Firmy eksportujące dobra konsumenckie, RTV, AGD oraz dobra inwestycyjne – np. części i maszyny dla odbiorców w Niemczech – mają się lepiej i nie pojawiają się w statystyce upadłości. Upadają firmy dostarczające na rynek lokalny i krajowy zarówno dobra konsumpcyjne, ale także firmy produkujące na potrzeby firm budowlanych. Dystrybutorzy hurtowni są kolejną grupą borykającą się ze wspomnianymi problemami. Efekt wojny cenowej na polskim rynku powoduje, że dopływ środków – np. z funduszy socjalnych – zwiększa obroty, ale nie pozwala podnieść cen. Marże, na jakich operują dystrybutorzy hurtowni oraz detaliści, są minimalne i często poniżej kosztu pieniądza. Przy zwiększonej skali transakcji i ekspozycji ryzyka, a jednocześnie minimalnej rentowności takiego obrotu problemy z płatnością skutkują brakiem wypłacalności. W stosunku do roku ubiegłego, w 9 województwach notowaliśmy większą liczbę niewypłacalności, natomiast poprawa sytuacji miała tylko w 3 województwach.

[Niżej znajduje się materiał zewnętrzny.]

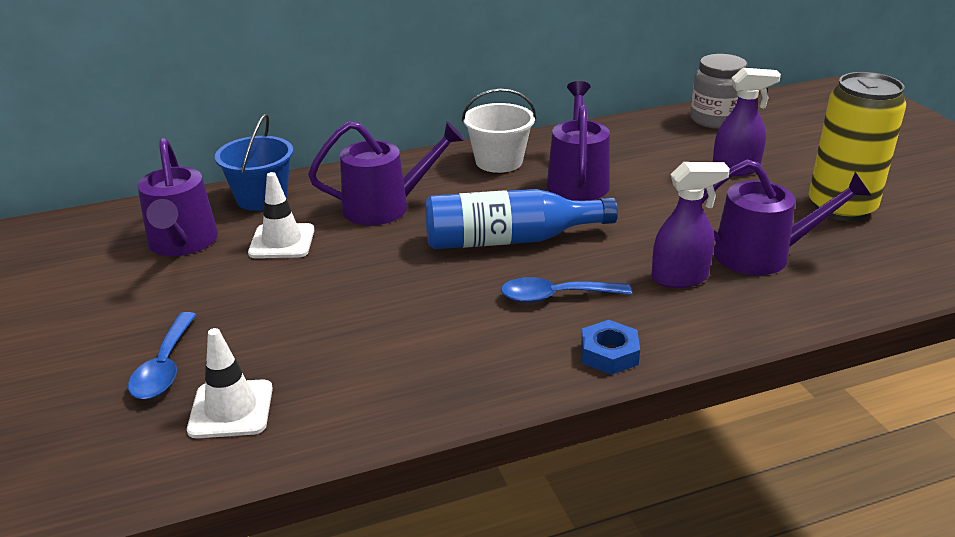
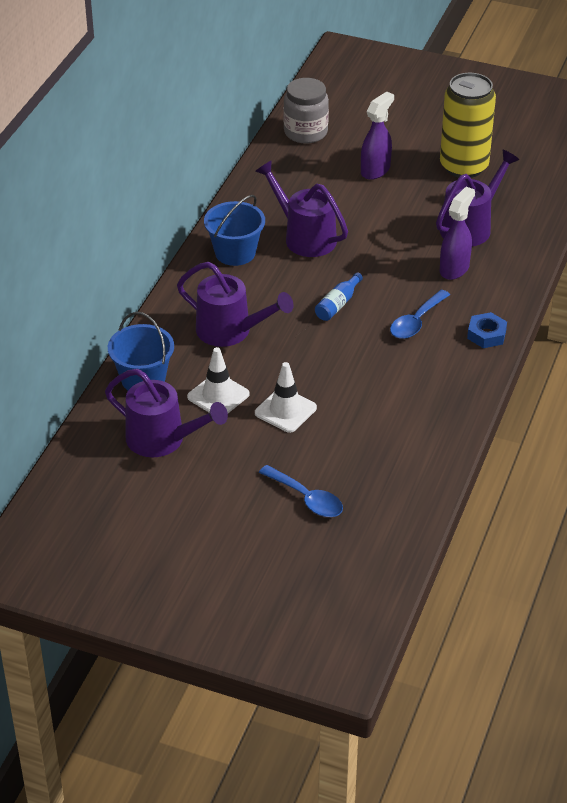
camera: 50 degrees left, 10 degrees up
white traffic cone [187,328,273,438] -> white traffic cone moved to [255,362,317,433]
purple watering can [308,121,464,225] -> purple watering can turned 90 degrees clockwise [177,262,294,347]
blue bottle [425,189,618,249] -> blue bottle [315,272,363,321], size x0.48
white bucket [462,89,536,173] -> blue bucket [204,195,265,266]

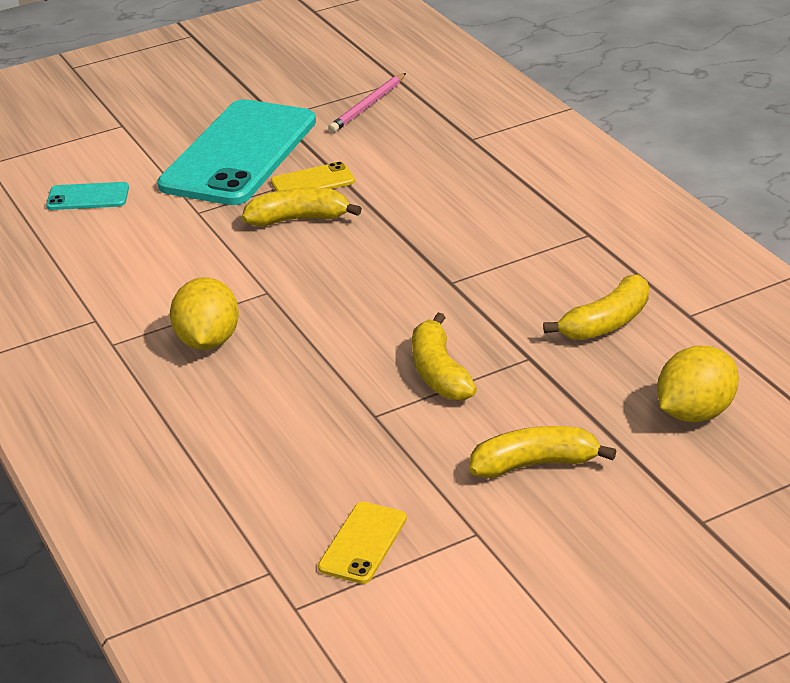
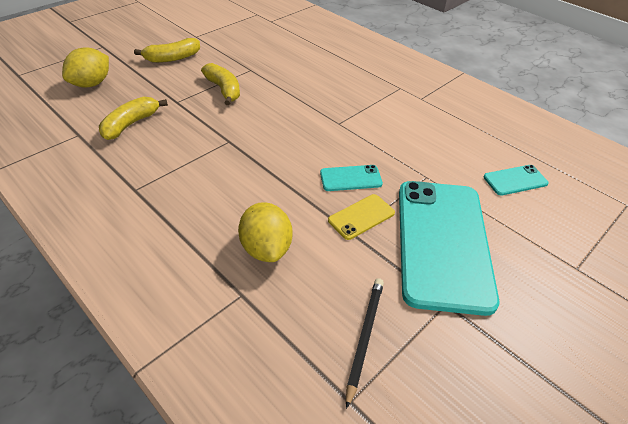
camera: 160 degrees right, 10 degrees up
yellow lemon [170,277,239,350] -> yellow lemon moved to [238,202,292,262]
yellow banana [242,188,362,226] -> turquoise phone [320,165,383,191]
yellow phone [318,501,407,584] -> none
pink pencil [328,73,406,133] -> black pencil [346,278,384,409]

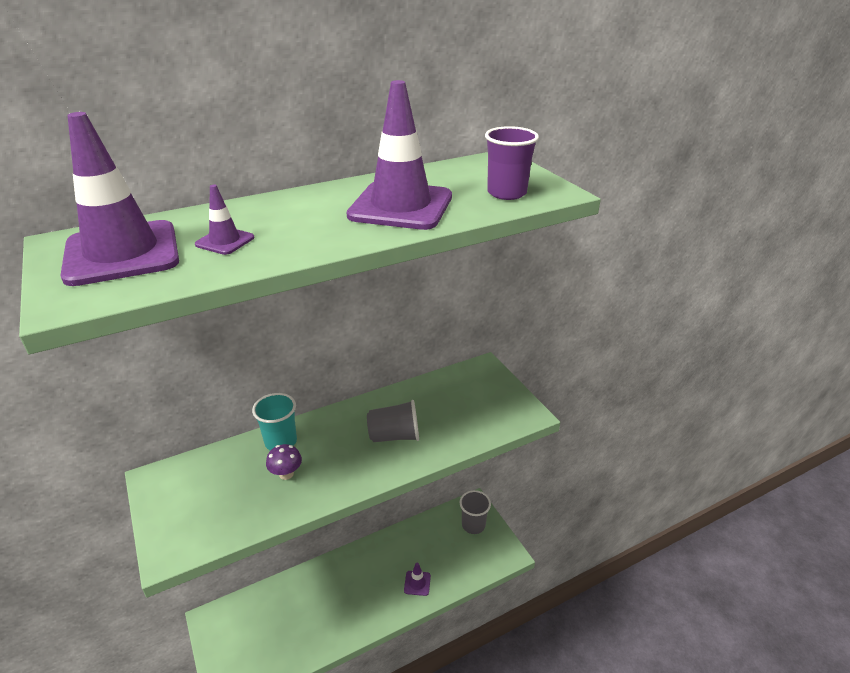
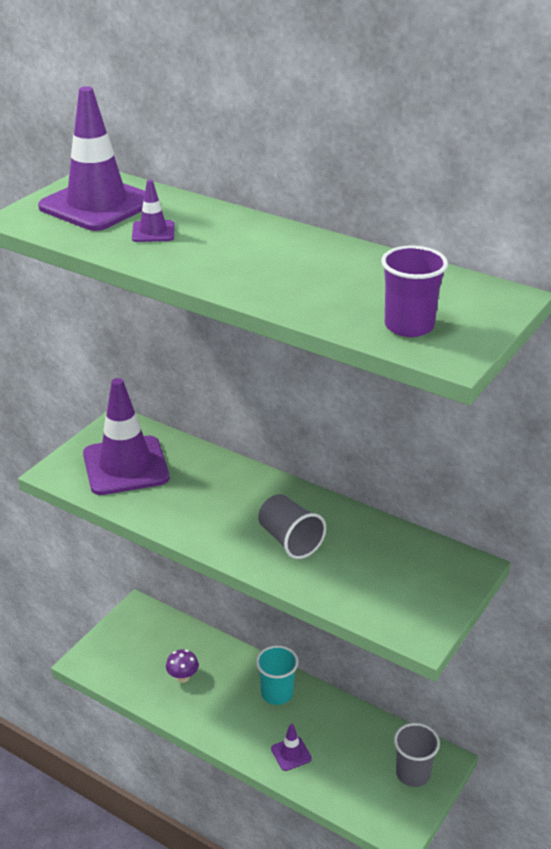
camera: 60 degrees right, 0 degrees up
turquoise cup [252,393,297,451] -> turquoise cup moved to [256,645,298,705]
purple mushroom [266,444,302,480] -> purple mushroom moved to [166,649,199,683]
purple traffic cone [346,80,452,230] -> purple traffic cone moved to [83,378,169,495]

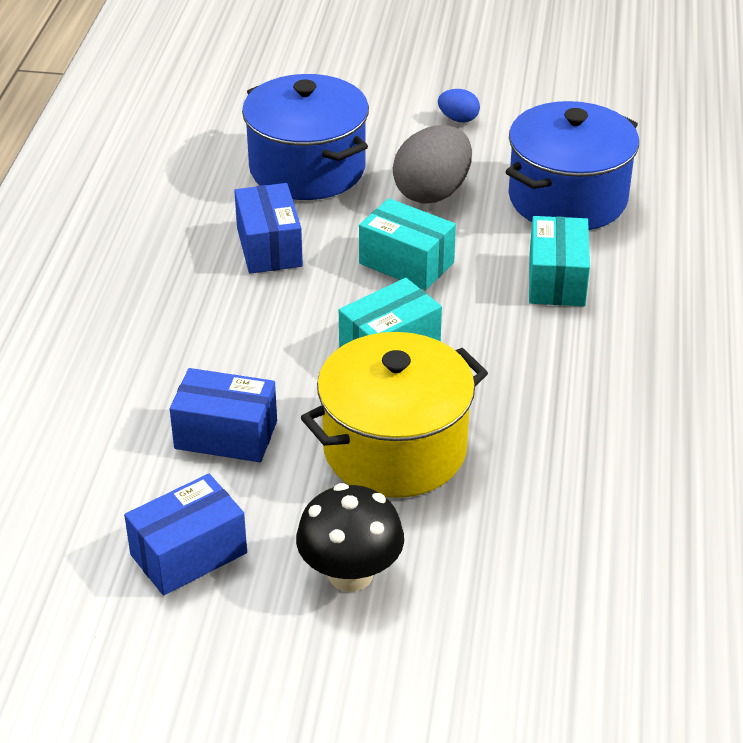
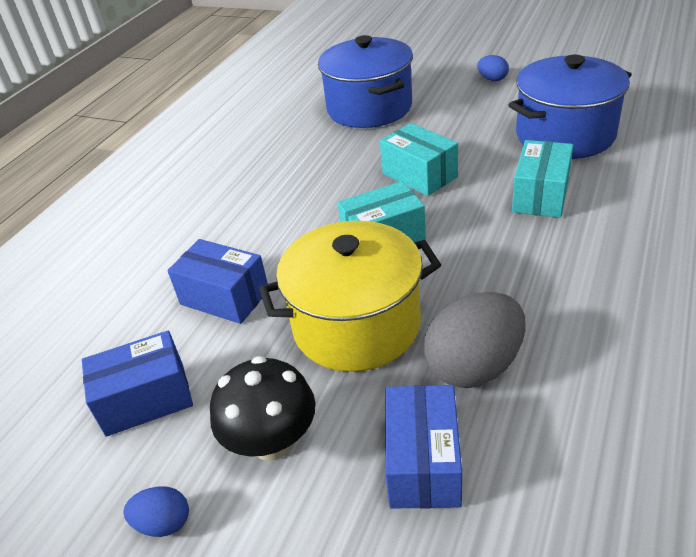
camera: 20 degrees right, 0 degrees up
blue box [234,183,303,274] -> blue box moved to [385,385,462,509]
grey egg [393,125,472,203] -> grey egg moved to [424,292,525,388]
none -> blue egg [123,486,189,537]

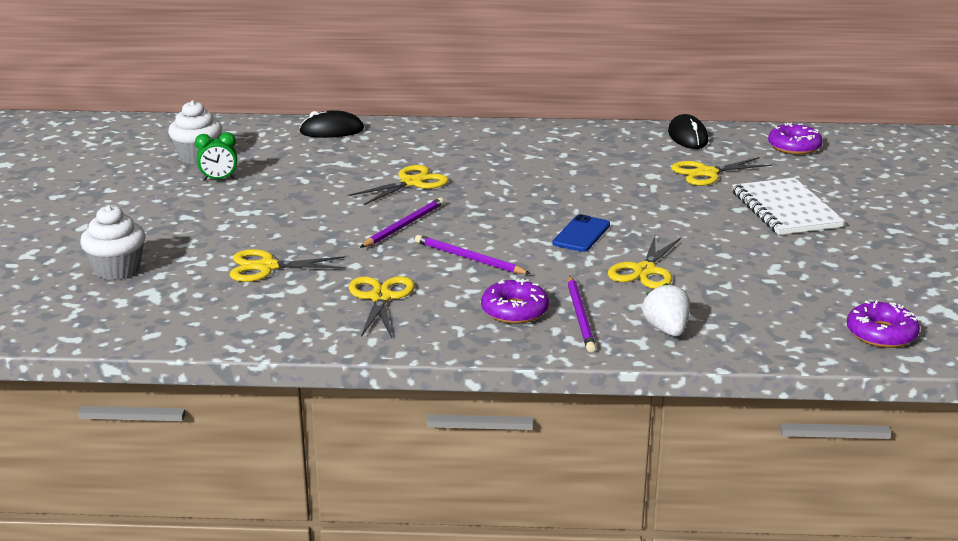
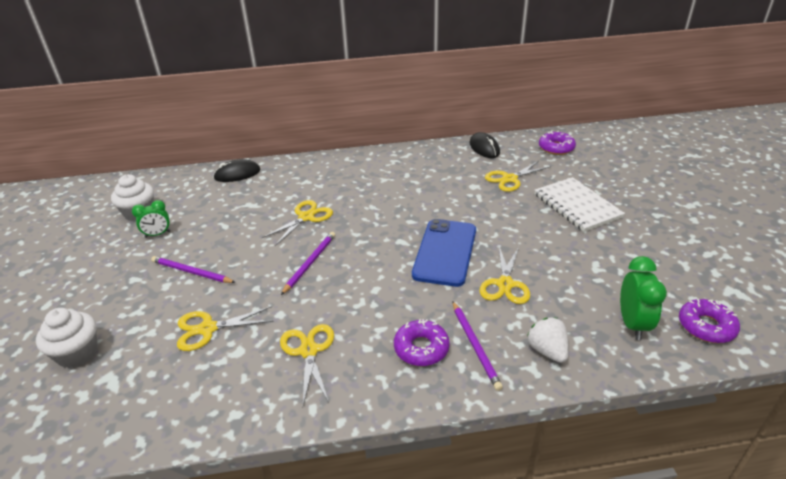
camera: 10 degrees left, 10 degrees up
purple pencil [415,235,531,274] -> purple pencil moved to [151,256,236,283]
blue phone [553,214,610,252] -> blue phone [412,219,476,287], size x1.81
none -> green clock [620,256,667,340]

Patrząc na mapę, polepszyło się w województwach Polski centralnej oraz południowo-zachodniej, a pogorszenie odnotowano w całym pasie Polski północnej oraz wschodniej. Wynika to z koniunktury branżowej. Lepiej mają się województwa takie jak łódzkie, dolnośląskie, wielkopolskie czy śląskie, gdzie lokalne firmy produkują na export. Województwa, gdzie dominuje produkcja na potrzeby lokalne i krajowe, mają się gorzej. Swoje znaczenie miało także stale obowiązujące embargo na pewne towary, obostrzenia graniczne, a także wojna na Wschodzie. Województwa przygraniczne traciły na obrotach z naszymi wschodnimi sąsiadami – podsumował Błachnio.